= Texto proporcionado =
>>

La historia de España se teje a menudo con hilos de colores muy distintos. A veces, la tragedia más oscura y el progreso más luminoso se dan la mano en el calendario, separados apenas por un año de diferencia.
Tal día como hoy, un 8 de enero, recordamos uno de los capítulos más negros de nuestra crónica de sucesos naturales, una catástrofe que ahogó en lodo el sureste peninsular. Pero también celebramos, en esta misma fecha, un hito fundamental en la lucha por la igualdad y el acceso al conocimiento

1879: La Riada de Santa Teresa, el día que el Segura se tragó la huerta 🌊✝️
Viajamos al 8 de enero de 1879. La provincia de Murcia y la Vega Baja del Segura amanecieron sumidas en una pesadilla bíblica. Tras días de lluvias torrenciales en la cabecera, el río Segura y sus afluentes, como el Guadalentín, se desbordaron con una furia desconocida hasta entonces.

<<

= Fragmentos de datos =
>>

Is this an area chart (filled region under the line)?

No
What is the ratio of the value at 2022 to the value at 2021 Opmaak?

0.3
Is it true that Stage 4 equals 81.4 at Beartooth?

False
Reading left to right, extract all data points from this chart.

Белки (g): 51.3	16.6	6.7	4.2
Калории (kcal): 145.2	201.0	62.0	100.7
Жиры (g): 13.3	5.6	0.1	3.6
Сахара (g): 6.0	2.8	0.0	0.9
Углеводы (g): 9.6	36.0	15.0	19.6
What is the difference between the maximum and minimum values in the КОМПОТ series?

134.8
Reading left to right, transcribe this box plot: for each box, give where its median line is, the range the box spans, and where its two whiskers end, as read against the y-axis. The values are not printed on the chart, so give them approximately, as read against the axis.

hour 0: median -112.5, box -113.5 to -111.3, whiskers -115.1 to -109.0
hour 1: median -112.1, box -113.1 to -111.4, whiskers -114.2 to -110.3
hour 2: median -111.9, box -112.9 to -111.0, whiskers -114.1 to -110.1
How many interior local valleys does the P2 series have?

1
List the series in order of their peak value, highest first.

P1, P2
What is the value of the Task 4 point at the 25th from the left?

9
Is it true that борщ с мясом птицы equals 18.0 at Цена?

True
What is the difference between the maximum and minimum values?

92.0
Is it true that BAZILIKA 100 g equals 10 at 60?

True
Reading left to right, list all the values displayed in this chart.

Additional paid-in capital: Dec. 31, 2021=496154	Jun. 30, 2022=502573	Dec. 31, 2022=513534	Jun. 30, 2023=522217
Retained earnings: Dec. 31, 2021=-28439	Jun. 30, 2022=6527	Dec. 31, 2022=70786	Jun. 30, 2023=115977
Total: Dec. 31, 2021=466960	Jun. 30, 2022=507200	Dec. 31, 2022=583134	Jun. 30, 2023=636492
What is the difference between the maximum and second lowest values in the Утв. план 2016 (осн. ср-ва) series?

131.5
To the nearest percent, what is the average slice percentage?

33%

<<

= Tareas del ejercicio =
1: Copia el pasaje del texto sobre la historia de España desde "La historia de" hasta "desconocida hasta entonces.", sustituyendo "pesadilla bíblica" por "pesadilla apocalíptica".
2: Prosigue el texto sobre la Riada de Santa Teresa a partir de su última frase.

= Respuestas por tarea =
1:
La historia de España se teje a menudo con hilos de colores muy distintos. A veces, la tragedia más oscura y el progreso más luminoso se dan la mano en el calendario, separados apenas por un año de diferencia.
Tal día como hoy, un 8 de enero, recordamos uno de los capítulos más negros de nuestra crónica de sucesos naturales, una catástrofe que ahogó en lodo el sureste peninsular. Pero también celebramos, en esta misma fecha, un hito fundamental en la lucha por la igualdad y el acceso al conocimiento

1879: La Riada de Santa Teresa, el día que el Segura se tragó la huerta 🌊✝️
Viajamos al 8 de enero de 1879. La provincia de Murcia y la Vega Baja del Segura amanecieron sumidas en una pesadilla apocalíptica. Tras días de lluvias torrenciales en la cabecera, el río Segura y sus afluentes, como el Guadalentín, se desbordaron con una furia desconocida hasta entonces.

2:
Se la conoce como la Riada de Santa Teresa, y fue una de las catástrofes naturales más mortíferas de la historia de España. El agua arrasó con todo a su paso: casas de adobe, cultivos, animales y personas. La huerta se convirtió en un mar de lodo y destrucción.
Las crónicas de la época narran escenas dantescas de familias enteras subidas a los tejados de sus viviendas, agitando sábanas blancas y pidiendo un auxilio que, en muchos casos, nunca llegó porque la fuerza de la corriente lo hacía imposible. El balance final fue desolador: más de 1.000 muertos, miles de damnificados y una región económicamente destrozada durante años. Una herida de agua y barro que tardó décadas en cicatrizar.
1880: María Elena Maseras abre la puerta de la Universidad 👩🎓📚
Justo un año después de aquella tragedia, el 8 de enero de 1880, se producía un hecho mucho más silencioso, pero de una trascendencia social gigantesca.
En una España donde el papel de la mujer estaba relegado casi exclusivamente al hogar y la familia, una joven llamada María Elena Maseras cruzó un umbral hasta entonces prohibido. Gracias a una Real Orden que permitía el acceso a la enseñanza superior «sin distinción de sexo» (aunque con muchas trabas burocráticas posteriores), Maseras se convirtió en la primera mujer en matricularse oficialmente en una universidad española.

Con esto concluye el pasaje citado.